There are multiple issues with you code.
1. Using str
in place of the actual DataFrame variable
You are trying use .iloc
over a string dataframe1
for example. This won't work since what str
has no attribute .iloc
, as the error reads for you.
Since you want to work with DataFrame variable names, you may need to use eval()
to interpret the string as a variable name. NOTE: BE EXTRA CAREFUL while using eval()
. Please read the dangers of using eval() carefully.
2. Sampling 20 rows from each DataFrame.
If you are trying to get 20 rows by using for j1 in range(0, 20):
along with random.randint(100)
, there is a better way to avoid this iteration. Instead what you need is to use random.randint(0,100,(n,)
to get n random indexes. In this case random.randint(0,100,(20,)
Or an even better way to do this is just simply using df.sample(20)
to sample 20 rows from a given dataframe.
3. Forcing update over views of the dataframe
Its better to use a different appraoch than force an update over a view of the dataframe with Tdata[k:k+1,:] == ...
. Since you want to combine dataframes, its better to just collect them in a list and pass them to a pd.concat
which would be much more useful.
Here is sample code with a simple setting which should help guide you to what you are looking for.
import pandas as pd
import numpy as np
dataset0 = pd.DataFrame(np.random.random((100,3)))
dataset1 = pd.DataFrame(np.random.random((100,3)))
dataset2 = pd.DataFrame(np.random.random((100,3)))

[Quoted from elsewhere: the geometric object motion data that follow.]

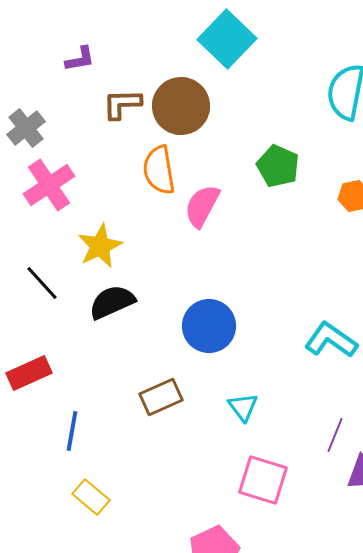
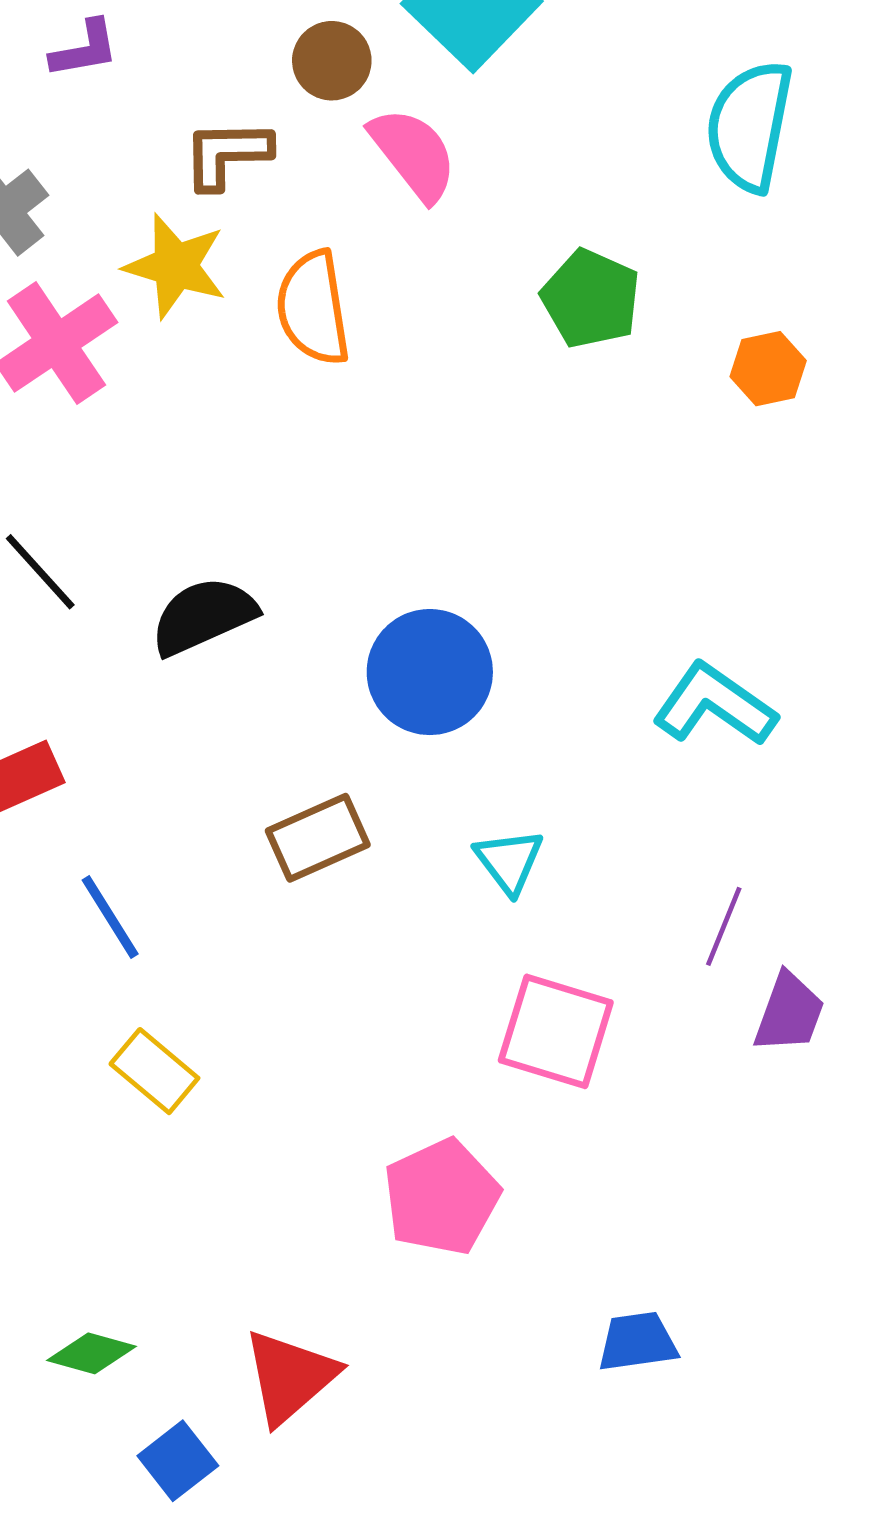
purple L-shape: (80, 59) -> (84, 49), moved
brown circle: (181, 106) -> (332, 61), moved, size x0.6
pink semicircle: (202, 206) -> (413, 154), moved, turned 114
yellow star: (100, 246) -> (175, 266), moved, turned -30
blue line: (72, 431) -> (110, 917), turned -42

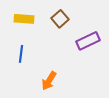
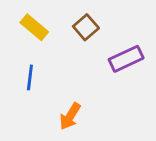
yellow rectangle: (24, 19) -> (34, 27), turned 36

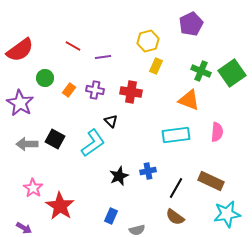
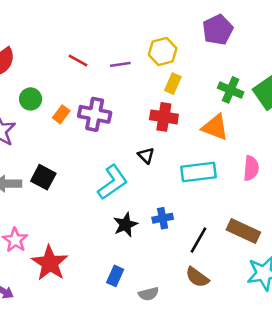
red line: (73, 46) -> (78, 61), moved
purple line: (103, 57) -> (120, 64), moved
purple cross: (95, 90) -> (95, 114), size x1.4
red cross: (131, 92) -> (164, 117), moved
black triangle: (111, 121) -> (146, 155), moved
cyan L-shape: (93, 143) -> (113, 182), moved

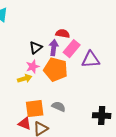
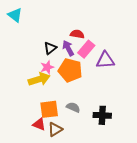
purple arrow: (54, 48) -> (68, 48), turned -35
yellow arrow: (25, 79) -> (39, 79), size x1.5
black cross: (102, 116) -> (102, 115), moved

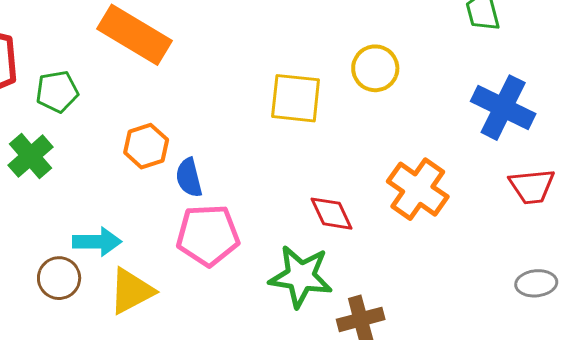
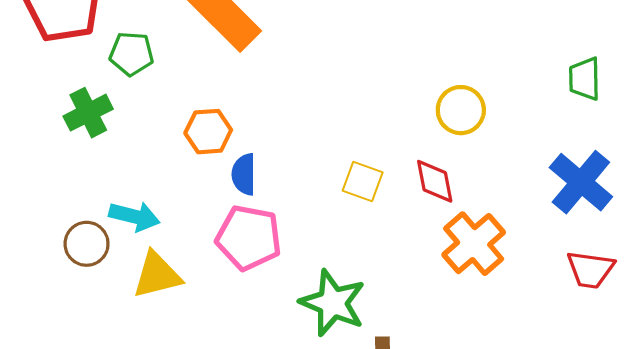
yellow square: (296, 98) -> (363, 181), moved, size x0.7
red diamond: (332, 214) -> (435, 181), moved

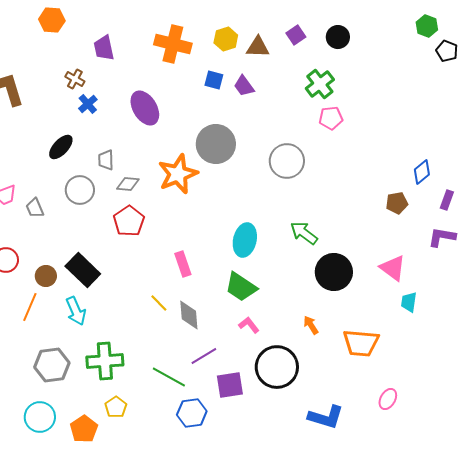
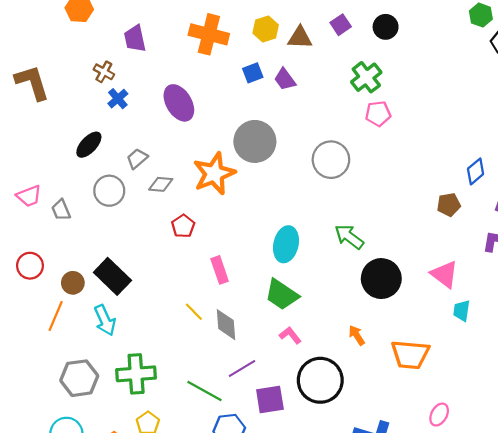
blue square: (214, 80) -> (253, 73), turned -36
gray trapezoid: (106, 160) -> (137, 159), turned 50
red pentagon: (129, 221) -> (183, 226), moved, size x0.7

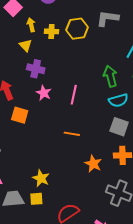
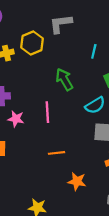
green arrow: (110, 76) -> (64, 79), moved
orange star: (93, 164) -> (77, 181), moved

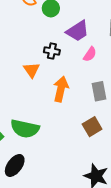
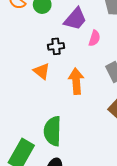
green semicircle: (25, 129) -> (53, 131), turned 96

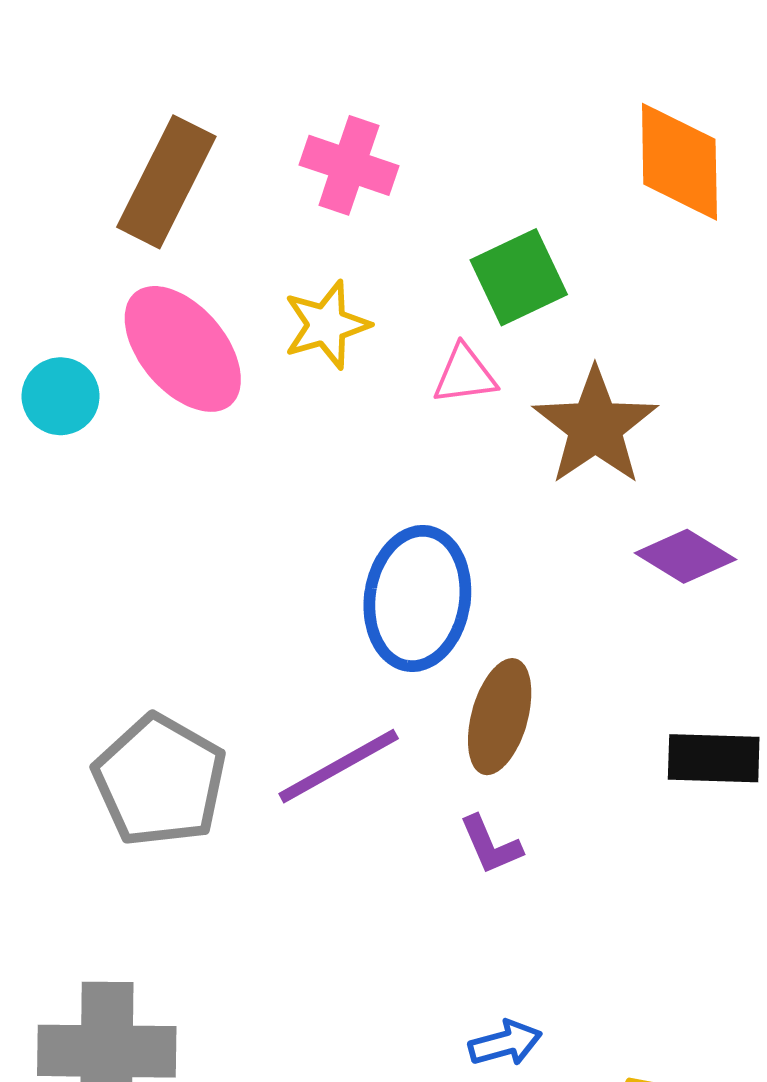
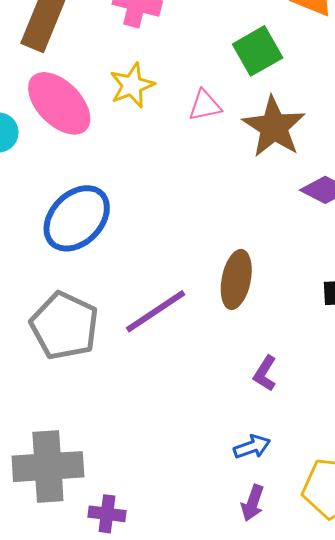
green square: (519, 277) -> (258, 51), moved
blue ellipse: (417, 598) -> (77, 218), moved, turned 40
purple L-shape: (491, 845) -> (265, 373), moved, turned 60

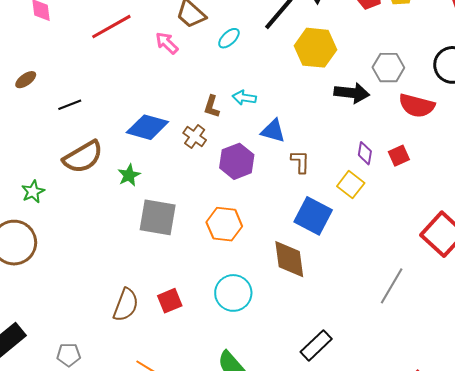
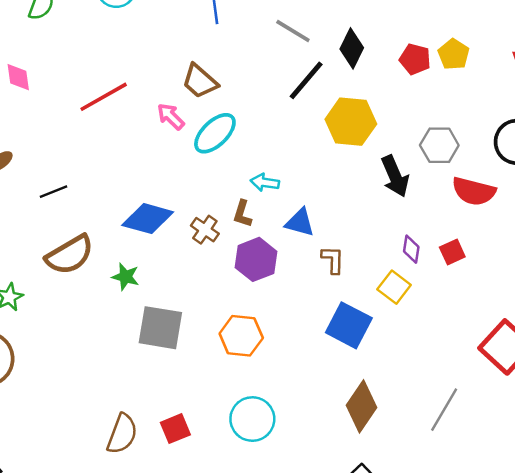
cyan ellipse: (229, 38) -> (215, 133), moved, size x1.6
black arrow: (352, 93) -> (395, 176), turned 60
brown L-shape: (212, 107) -> (242, 214), moved
green star: (129, 175) -> (125, 277), turned -30
brown diamond: (289, 259) -> (361, 406), moved, turned 42

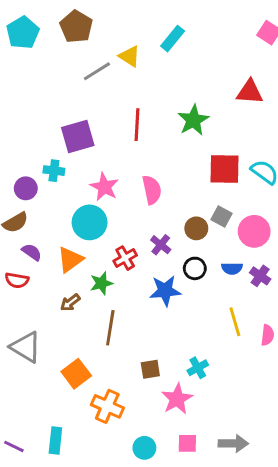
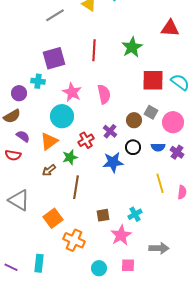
gray line: (97, 71) -> (55, 15), moved
gray arrow: (233, 443) -> (159, 248), moved

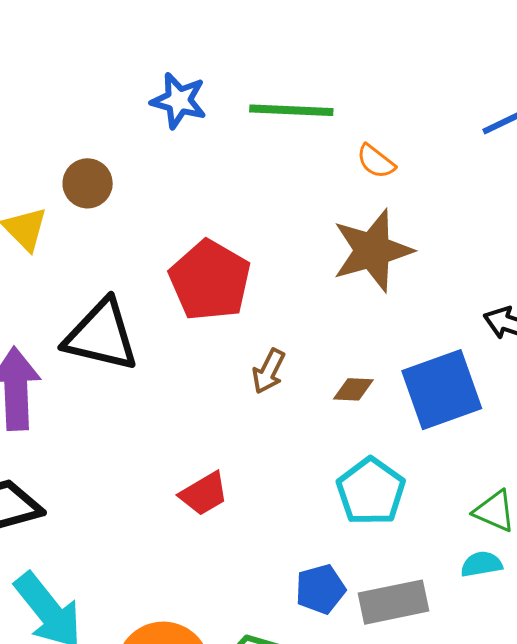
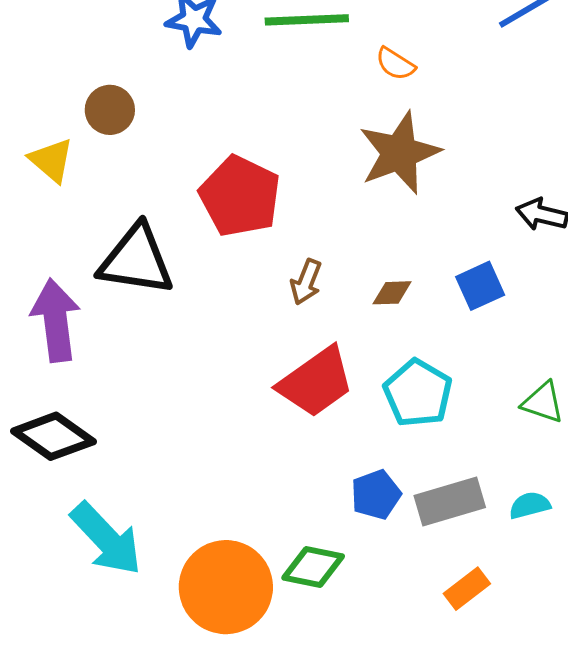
blue square: (442, 390) -> (480, 286), size x0.6
red trapezoid: (204, 494) -> (316, 382), moved, size x1.6
cyan semicircle: (481, 564) -> (530, 505), moved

dataset3 = pd.DataFrame(np.random.random((100,3)))
##Using random.randint
##samples = [eval('dataset'+str(i)).iloc[np.random.randint(0,100,(3,))] for i in range(4)]
##Using df.sample()
samples = [eval('dataset'+str(i)).sample(3) for i in range(4)]
##Change -
##1. The 3 to 20 for 20 samples per dataframe
##2. range(4) to range(200) to work with 200 dataframes
output = pd.concat(samples)
print(output)
0 1 2
42 0.372626 0.445972 0.030467
20 0.376201 0.445504 0.835735
56 0.214806 0.083550 0.582863
85 0.691495 0.346022 0.619638
24 0.290397 0.202795 0.704082
16 0.112986 0.013269 0.903917
51 0.521951 0.115386 0.632143
73 0.946870 0.531085 0.437418
98 0.745897 0.718701 0.280326
56 0.679253 0.010143 0.124667
4 0.028559 0.769682 0.737377
84 0.857553 0.866464 0.827472
4. Storing 200 dataframes??
Last but not the least, you should ask yourself, why are you storing 200 dataframe as individual variables, only to sample some rows from each.
Why not try to -
- Read each of the files iteratively
- Sample rows from each
- Store them in a list of dataframes
pd.concat
once you are done iterating over the 200 files
... instead of saving 200 dataframes and then doing the same.